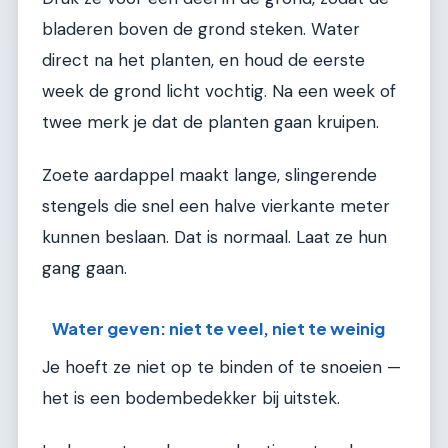
bladeren boven de grond steken. Water
direct na het planten, en houd de eerste
week de grond licht vochtig. Na een week of
twee merk je dat de planten gaan kruipen.
Zoete aardappel maakt lange, slingerende
stengels die snel een halve vierkante meter
kunnen beslaan. Dat is normaal. Laat ze hun
gang gaan.
Water geven: niet te veel, niet te weinig
Je hoeft ze niet op te binden of te snoeien —
het is een bodembedekker bij uitstek.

◆ ◆ ◆ ◆

Rewrite the material above, switching each "grond" for "aarde" and changing nothing else. Leave the picture out.

Exercise output =
bladeren boven de aarde steken. Water
direct na het planten, en houd de eerste
week de aarde licht vochtig. Na een week of
twee merk je dat de planten gaan kruipen.
Zoete aardappel maakt lange, slingerende
stengels die snel een halve vierkante meter
kunnen beslaan. Dat is normaal. Laat ze hun
gang gaan.
Water geven: niet te veel, niet te weinig
Je hoeft ze niet op te binden of te snoeien —
het is een bodembedekker bij uitstek.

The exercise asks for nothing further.